TASKS TO CARRY OUT:
1. In the FreeBSD newsgroup post, why did the author seldom use the old 486/25?
2. Reproduce word for word everything in the FreeBSD newsgroup post from "Return to BSD" down to "mconst@soda.CSUA.Berkeley.EDU (Michael Constant)".

DOCUMENT SECTION:
***

*BSD News Article 55892


Return to BSD News archive

Path: euryale.cc.adfa.oz.au!newshost.anu.edu.au!harbinger.cc.monash.edu.au!nntp.coast.net!news.kei.com!newsfeed.internetmci.com!in2.uu.net!tcsi.tcs.com!agate!soda.CSUA.Berkeley.EDU!mconst
From: mconst@soda.CSUA.Berkeley.EDU (Michael Constant)
Newsgroups: comp.unix.bsd.freebsd.misc
Subject: undoing dangerous dedication
Date: 2 Dec 1995 06:47:41 GMT
Organization: Society for the Prevention of Cruelty to Vegetables, UC Berkeley
Lines: 34
Message-ID: <49osqd$7ma@agate.berkeley.edu>
NNTP-Posting-Host: soda.csua.berkeley.edu

The "dangerously dedicated" option in the FreeBSD install isn't so
dangerous!  I installed one of the 2.1.0 SNAPs on my old 486/25, with
the dangerously dedicated disk option.  I never really used the computer
much, though (my real computer is a much better FreeBSD platform), and
finally the time came when I needed to use it as a DOS box (don't ask,
you don't want to know).

***

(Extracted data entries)
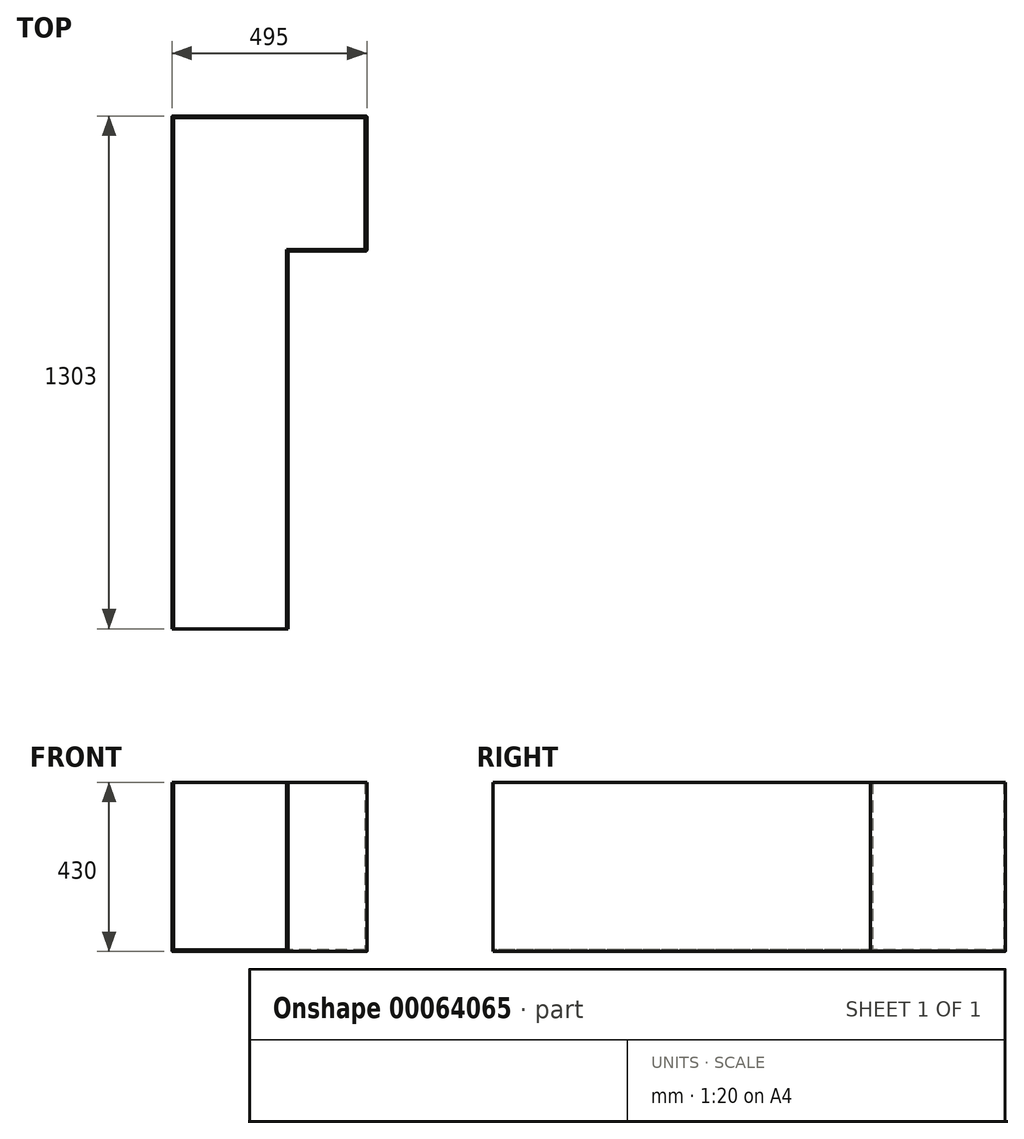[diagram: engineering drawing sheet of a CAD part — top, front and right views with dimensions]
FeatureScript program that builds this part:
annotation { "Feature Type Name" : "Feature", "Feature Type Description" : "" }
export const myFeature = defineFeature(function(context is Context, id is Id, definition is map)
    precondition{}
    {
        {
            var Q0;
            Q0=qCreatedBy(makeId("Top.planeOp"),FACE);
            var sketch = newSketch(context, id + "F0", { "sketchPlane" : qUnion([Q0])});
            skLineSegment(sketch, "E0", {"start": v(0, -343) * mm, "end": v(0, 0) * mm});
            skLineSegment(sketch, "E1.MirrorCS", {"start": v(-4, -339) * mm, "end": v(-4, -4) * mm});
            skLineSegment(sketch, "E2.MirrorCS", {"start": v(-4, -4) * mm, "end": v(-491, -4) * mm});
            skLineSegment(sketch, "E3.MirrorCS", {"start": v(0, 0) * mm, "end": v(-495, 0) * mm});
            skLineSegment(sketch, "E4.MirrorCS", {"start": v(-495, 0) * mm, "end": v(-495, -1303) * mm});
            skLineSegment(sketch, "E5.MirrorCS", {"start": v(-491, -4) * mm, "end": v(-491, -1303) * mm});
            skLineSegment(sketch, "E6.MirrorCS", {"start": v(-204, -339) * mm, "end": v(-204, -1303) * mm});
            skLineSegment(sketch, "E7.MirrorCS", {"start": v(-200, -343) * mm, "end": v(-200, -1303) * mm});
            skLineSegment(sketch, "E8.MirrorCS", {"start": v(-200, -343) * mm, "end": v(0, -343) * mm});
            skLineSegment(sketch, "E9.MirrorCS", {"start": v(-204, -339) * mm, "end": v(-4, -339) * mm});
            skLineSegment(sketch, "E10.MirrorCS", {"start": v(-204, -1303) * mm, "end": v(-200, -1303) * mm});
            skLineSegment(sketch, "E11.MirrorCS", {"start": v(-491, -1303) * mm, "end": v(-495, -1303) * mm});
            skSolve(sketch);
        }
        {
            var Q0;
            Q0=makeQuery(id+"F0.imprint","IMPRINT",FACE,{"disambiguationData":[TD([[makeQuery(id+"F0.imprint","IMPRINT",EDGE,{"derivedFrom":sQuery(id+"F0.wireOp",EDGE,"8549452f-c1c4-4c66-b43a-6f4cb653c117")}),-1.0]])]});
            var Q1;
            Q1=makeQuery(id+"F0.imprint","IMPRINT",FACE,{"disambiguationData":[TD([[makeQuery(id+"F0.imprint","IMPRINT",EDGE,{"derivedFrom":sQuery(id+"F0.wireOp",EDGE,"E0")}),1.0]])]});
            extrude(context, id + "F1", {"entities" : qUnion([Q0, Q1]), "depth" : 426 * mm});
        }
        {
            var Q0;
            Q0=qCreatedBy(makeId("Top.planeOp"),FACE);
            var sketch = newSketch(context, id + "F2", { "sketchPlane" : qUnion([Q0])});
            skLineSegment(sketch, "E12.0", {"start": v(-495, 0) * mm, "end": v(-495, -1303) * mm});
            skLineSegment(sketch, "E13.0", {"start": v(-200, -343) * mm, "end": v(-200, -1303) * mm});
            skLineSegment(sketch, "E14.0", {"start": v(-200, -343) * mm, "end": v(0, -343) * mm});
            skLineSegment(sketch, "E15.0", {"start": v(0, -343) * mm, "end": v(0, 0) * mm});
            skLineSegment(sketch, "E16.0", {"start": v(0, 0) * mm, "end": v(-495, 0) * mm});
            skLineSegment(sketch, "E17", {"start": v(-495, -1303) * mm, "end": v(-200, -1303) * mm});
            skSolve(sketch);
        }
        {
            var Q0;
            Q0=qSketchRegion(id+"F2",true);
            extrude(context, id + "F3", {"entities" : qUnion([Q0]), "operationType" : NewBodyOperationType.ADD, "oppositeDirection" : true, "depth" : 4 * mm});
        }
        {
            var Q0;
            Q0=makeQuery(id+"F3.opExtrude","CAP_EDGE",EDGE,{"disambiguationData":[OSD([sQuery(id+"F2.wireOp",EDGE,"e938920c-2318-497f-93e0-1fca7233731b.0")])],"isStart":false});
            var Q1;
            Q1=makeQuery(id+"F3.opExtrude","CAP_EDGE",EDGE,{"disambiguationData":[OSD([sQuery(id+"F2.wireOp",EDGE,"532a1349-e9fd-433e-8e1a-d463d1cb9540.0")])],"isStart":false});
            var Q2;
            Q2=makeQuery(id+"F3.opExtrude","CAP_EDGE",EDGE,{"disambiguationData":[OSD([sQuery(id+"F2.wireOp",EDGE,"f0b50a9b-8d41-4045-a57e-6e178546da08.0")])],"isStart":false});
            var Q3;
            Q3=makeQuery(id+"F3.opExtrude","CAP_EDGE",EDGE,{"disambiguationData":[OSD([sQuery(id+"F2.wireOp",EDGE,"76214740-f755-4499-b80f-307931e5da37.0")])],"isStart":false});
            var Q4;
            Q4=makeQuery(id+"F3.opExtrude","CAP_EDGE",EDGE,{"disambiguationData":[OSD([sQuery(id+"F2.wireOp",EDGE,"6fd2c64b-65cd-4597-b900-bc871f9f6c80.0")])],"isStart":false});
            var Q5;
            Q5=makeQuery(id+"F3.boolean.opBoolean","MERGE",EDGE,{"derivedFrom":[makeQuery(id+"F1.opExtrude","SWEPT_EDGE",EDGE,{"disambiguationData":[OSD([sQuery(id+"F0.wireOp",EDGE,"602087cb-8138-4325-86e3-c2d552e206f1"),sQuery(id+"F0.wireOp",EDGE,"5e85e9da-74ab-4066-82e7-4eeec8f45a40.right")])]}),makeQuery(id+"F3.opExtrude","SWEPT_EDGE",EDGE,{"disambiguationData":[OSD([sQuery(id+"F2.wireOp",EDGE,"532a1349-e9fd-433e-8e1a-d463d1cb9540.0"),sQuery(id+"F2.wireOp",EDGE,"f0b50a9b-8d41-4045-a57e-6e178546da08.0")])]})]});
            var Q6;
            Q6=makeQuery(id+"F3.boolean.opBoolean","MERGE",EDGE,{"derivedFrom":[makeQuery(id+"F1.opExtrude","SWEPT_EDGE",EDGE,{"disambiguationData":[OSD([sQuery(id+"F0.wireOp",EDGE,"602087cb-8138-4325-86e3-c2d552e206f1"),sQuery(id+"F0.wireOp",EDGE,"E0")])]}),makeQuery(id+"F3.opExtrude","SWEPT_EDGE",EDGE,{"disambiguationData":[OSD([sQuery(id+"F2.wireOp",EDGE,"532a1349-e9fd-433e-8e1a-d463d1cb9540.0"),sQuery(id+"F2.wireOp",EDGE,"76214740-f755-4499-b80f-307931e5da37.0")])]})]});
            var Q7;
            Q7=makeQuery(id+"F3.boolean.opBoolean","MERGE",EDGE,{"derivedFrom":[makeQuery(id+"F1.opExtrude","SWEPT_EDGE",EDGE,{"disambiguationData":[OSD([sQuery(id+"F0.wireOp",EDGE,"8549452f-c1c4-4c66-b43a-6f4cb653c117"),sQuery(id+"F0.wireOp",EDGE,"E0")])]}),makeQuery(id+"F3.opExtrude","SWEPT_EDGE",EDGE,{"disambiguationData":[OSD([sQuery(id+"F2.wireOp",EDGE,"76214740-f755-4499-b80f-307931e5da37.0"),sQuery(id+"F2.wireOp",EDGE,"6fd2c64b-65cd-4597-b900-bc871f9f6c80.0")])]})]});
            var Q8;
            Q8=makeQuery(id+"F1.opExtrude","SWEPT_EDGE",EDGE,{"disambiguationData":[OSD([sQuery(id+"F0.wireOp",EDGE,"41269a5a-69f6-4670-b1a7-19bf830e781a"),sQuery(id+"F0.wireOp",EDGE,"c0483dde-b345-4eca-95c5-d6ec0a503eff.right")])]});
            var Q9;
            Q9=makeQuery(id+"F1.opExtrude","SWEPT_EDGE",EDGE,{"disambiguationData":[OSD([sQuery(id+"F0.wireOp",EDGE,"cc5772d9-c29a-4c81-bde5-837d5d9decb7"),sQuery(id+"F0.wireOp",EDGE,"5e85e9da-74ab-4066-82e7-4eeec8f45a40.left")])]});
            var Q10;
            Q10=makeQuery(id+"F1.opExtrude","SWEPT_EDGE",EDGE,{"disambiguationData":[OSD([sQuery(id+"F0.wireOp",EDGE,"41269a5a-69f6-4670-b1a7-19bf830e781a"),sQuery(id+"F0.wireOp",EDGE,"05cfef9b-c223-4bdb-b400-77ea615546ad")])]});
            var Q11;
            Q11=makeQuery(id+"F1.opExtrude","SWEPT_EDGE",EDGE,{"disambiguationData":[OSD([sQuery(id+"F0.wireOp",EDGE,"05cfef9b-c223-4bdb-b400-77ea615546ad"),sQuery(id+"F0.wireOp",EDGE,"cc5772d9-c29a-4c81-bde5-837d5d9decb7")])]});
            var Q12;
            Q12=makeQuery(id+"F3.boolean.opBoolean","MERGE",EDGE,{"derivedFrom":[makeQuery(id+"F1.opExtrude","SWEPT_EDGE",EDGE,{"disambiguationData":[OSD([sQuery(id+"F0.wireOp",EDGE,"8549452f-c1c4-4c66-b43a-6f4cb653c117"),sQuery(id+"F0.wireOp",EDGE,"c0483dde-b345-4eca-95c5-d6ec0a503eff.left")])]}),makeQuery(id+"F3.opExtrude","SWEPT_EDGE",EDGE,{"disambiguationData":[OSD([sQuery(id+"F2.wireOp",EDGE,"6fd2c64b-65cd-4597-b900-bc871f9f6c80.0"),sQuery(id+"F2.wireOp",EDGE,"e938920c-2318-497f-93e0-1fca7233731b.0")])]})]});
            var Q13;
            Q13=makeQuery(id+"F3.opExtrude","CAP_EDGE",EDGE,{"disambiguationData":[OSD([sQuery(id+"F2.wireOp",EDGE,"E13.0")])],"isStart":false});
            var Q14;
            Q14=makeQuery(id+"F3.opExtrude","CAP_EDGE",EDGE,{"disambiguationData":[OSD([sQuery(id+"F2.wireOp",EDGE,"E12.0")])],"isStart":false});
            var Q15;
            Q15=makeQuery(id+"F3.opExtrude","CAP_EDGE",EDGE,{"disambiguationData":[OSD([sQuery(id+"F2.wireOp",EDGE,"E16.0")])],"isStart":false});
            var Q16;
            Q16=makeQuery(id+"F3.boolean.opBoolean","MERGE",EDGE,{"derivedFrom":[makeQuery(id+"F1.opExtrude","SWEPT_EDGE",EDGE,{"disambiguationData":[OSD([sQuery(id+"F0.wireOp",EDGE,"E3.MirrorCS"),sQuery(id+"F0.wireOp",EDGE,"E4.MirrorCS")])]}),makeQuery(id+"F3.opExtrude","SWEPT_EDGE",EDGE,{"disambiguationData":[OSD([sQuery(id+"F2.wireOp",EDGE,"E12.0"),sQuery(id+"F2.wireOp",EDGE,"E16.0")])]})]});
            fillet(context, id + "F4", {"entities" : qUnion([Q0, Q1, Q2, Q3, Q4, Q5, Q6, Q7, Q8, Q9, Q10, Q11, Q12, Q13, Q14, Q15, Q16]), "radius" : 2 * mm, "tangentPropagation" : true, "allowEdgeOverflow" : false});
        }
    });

***

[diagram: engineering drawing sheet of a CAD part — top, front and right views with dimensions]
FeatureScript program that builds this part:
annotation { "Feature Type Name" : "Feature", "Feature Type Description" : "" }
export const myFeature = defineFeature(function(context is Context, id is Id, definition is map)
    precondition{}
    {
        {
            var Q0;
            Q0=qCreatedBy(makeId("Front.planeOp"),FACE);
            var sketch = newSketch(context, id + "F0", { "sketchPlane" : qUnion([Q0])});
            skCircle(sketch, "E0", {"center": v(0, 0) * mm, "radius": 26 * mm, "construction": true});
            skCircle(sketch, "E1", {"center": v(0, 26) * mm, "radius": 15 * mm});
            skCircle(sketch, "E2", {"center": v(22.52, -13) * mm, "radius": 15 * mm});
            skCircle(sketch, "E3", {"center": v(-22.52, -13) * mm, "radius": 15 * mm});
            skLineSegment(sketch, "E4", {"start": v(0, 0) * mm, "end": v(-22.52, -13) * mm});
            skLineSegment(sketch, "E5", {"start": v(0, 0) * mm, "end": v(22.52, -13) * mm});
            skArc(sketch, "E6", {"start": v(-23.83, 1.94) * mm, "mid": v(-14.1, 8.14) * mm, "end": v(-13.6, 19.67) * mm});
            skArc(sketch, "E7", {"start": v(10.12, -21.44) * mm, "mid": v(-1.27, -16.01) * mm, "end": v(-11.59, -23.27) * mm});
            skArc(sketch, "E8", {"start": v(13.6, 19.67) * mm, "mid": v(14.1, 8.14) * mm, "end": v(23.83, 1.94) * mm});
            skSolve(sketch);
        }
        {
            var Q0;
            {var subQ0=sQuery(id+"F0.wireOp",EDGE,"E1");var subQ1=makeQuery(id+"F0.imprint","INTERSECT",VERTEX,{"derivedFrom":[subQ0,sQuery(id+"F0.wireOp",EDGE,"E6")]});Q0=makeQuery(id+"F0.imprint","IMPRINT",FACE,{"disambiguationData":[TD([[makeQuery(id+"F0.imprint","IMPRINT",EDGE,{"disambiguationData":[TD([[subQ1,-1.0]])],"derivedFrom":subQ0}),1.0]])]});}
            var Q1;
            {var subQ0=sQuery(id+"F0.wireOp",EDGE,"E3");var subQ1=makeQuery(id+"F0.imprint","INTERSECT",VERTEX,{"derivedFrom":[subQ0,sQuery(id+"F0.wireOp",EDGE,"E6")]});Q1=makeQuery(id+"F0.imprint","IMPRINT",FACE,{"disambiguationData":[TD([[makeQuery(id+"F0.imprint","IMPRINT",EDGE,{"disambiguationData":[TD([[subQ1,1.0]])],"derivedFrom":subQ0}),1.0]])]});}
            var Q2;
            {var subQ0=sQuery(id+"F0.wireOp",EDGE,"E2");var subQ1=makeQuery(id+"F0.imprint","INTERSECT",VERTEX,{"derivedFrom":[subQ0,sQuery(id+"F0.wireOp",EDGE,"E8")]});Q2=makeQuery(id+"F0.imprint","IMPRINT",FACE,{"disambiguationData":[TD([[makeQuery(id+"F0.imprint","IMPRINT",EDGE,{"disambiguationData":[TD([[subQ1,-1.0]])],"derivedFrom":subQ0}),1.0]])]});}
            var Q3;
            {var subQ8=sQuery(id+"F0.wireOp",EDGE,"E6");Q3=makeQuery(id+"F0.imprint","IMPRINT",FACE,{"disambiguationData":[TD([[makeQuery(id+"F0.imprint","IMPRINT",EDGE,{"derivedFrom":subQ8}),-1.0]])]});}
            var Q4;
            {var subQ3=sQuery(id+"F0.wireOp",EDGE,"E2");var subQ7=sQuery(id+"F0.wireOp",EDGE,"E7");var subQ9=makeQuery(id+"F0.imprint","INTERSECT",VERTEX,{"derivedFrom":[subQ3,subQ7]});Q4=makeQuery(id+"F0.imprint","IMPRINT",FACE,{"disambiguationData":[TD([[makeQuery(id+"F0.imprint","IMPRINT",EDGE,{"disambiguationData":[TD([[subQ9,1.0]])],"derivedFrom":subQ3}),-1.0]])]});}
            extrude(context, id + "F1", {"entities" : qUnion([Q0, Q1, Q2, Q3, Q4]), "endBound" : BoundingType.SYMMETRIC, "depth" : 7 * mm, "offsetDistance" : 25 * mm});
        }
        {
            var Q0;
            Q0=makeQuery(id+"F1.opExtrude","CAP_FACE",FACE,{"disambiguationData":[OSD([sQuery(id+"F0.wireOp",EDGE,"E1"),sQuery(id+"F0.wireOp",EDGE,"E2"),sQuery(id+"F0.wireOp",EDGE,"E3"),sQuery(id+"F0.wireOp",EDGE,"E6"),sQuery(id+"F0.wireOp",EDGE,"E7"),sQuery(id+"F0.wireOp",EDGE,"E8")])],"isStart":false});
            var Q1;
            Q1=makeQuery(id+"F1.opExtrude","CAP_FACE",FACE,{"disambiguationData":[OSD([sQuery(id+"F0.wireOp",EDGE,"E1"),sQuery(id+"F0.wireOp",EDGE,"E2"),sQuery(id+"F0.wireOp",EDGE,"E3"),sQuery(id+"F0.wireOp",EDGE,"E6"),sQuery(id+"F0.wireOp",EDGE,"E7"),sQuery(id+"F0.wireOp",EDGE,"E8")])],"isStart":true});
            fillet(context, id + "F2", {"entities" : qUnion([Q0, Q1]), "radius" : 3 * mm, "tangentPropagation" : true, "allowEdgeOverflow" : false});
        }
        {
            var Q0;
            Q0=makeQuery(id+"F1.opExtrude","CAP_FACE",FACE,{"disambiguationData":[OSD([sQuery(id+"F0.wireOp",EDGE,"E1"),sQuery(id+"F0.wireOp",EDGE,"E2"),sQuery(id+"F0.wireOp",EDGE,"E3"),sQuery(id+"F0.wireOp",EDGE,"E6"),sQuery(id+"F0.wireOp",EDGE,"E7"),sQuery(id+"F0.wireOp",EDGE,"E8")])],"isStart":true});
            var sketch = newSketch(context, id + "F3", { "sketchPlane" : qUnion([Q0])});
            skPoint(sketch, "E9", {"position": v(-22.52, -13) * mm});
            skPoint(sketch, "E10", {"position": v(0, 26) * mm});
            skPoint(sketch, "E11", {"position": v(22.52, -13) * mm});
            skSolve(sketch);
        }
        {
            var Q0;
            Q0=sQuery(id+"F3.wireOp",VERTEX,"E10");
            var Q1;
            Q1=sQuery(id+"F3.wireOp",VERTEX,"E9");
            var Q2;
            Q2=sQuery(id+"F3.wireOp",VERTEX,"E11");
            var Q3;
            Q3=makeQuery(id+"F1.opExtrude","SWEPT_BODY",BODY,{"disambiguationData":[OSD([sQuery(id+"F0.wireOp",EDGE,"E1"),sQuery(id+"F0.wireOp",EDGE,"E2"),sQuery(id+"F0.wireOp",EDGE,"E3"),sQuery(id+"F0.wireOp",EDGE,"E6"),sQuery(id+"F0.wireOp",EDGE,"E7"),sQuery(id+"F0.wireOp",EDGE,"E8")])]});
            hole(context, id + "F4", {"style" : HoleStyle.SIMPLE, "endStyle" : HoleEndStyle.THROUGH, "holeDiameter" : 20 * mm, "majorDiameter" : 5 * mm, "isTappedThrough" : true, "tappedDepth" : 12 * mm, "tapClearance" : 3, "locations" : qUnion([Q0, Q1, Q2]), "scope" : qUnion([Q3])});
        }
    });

***

OUTPUTS FOR THE TASKS:
1. The author's real computer was a much better FreeBSD platform, so the 486/25 saw little use.

2.
Return to BSD News archive

Path: euryale.cc.adfa.oz.au!newshost.anu.edu.au!harbinger.cc.monash.edu.au!nntp.coast.net!news.kei.com!newsfeed.internetmci.com!in2.uu.net!tcsi.tcs.com!agate!soda.CSUA.Berkeley.EDU!mconst
From: mconst@soda.CSUA.Berkeley.EDU (Michael Constant)